House Republicans to Create Budget Czar with Executive Powers: Paul Ryan

Monday, January 03, 2011
Budget Czar Paul Ryan
The new Republican majority in the U.S. House of Representatives intends to give broad new powers to the chairman of the budget committee, authorizing him to craft large budget cuts or tax breaks without requiring a full vote by all House members. Democrats and budget watchdogs are outraged by the proposal, calling it a complete reversal of the GOP’s pledge to be more transparent, not to mention antithetical to the legislative process.
 
Under the proposed rule change, the new Budget Committee chairman, Republican Paul Ryan of Wisconsin, will be able to unilaterally set spending ceilings for 2011. Republicans say the move is necessary because Democrats did not approve a new federal budget during the last Congress.
 
The Center on Budget and Policy Priorities claims the change would facilitate incoming House Speaker John Boehner’s desire to cut non-security discretionary funding for fiscal year 2011 by $101 billion (or 21.7%) below the level appropriated for 2010. The think tank characterized the imposition of budget limits without debate or votes as inconsistent “with the promised increase in transparency in the legislative process, much less with sound—or fair—budget practices.”
 
Ryan also will have an easier time pushing through legislation that seeks to repeal the health reform law adopted by Democrats. “The Congressional Budget Office has estimated that the health reform law will reduce deficits by more than $100 billion over the first ten years and by roughly $1 trillion or more over the second ten years,” wrote the think tank. “Its repeal would increase deficits by those amounts.”
 
Ryan’s budget suggestions include drastically cutting the amount of money the government spends on Medicare and instead giving seniors a voucher to buy health insurance from private insurance companies. According to an analysis by the Congressional Budget Office, seniors would end up paying more, but receiving less coverage.
-Noel Brinkerhoff
 
House Republican Rule Changes Pave the Way For Major Deficit-Increasing Tax Cuts, Despite Anti-Deficit Rhetoric (by Robert Greenstein and James R. Horney, Center on Budget and Policy Priorities)
H. Res. 5, page 21 (U.S. House) (pdf)

Comments

Barbara Lyford 13 years ago
The Medicare voucher idea is horrible! Private insurance is really expensive and private insurance companies severely limit, i.e. ration, health care.
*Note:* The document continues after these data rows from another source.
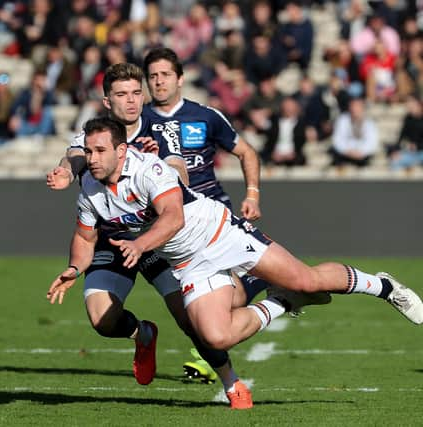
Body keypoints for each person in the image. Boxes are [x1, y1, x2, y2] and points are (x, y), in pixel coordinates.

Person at [48, 117, 423, 396]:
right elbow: (84, 237)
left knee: (307, 280)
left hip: (221, 233)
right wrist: (72, 268)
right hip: (189, 263)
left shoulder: (149, 170)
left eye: (100, 151)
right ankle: (280, 303)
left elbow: (173, 218)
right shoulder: (91, 191)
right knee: (215, 336)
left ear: (121, 150)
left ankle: (383, 285)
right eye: (89, 151)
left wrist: (141, 244)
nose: (92, 159)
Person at [46, 63, 255, 409]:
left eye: (135, 93)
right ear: (107, 100)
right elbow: (74, 158)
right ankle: (142, 334)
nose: (131, 101)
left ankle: (232, 382)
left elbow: (182, 181)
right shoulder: (95, 135)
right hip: (112, 239)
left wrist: (160, 165)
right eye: (121, 94)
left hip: (158, 241)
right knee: (101, 319)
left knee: (191, 320)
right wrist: (66, 174)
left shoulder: (159, 131)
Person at [141, 46, 276, 383]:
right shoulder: (138, 121)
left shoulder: (206, 116)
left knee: (224, 297)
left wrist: (253, 195)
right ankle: (217, 347)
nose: (159, 82)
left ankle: (208, 358)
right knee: (195, 305)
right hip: (171, 225)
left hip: (213, 216)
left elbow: (246, 153)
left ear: (180, 79)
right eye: (153, 76)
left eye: (165, 75)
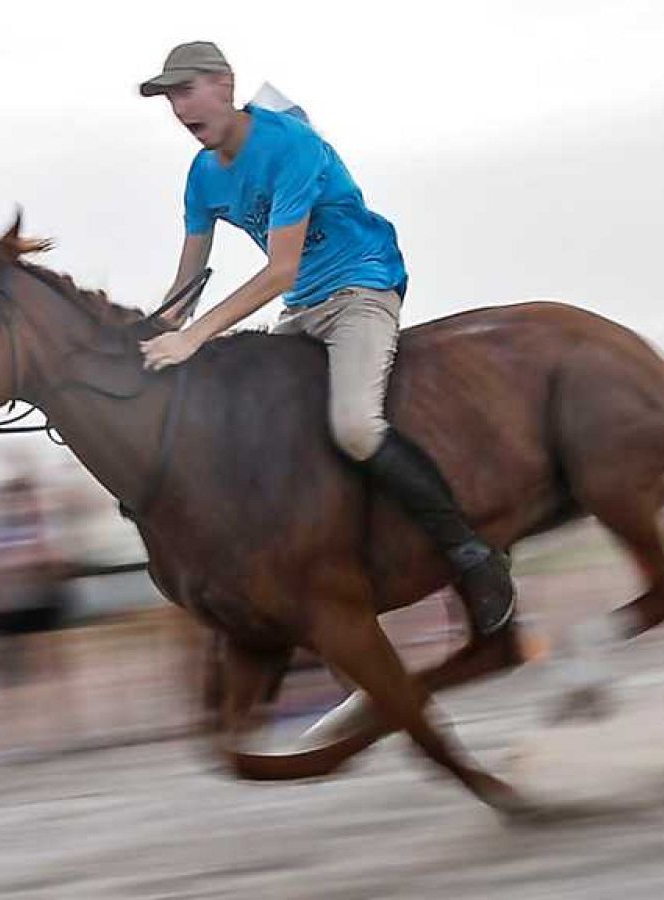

Those companies are in business to make a profit and have a long history of cheating the American public. They limit what is paid to the doctor, collect exorbitant premiums from the public, and are notoriously bad employers. The ONLY SERVICE provided by private insurance companies is the salaries paid to their executives. How much money did the insurance companies contribute to this guy? He's a monster, a Godzilla with ears. He should have his congressional health insurance stripped from him and made to pay for his own private health insurance. And I haven't addressed what an underhanded, evil idea this proposed rule change is.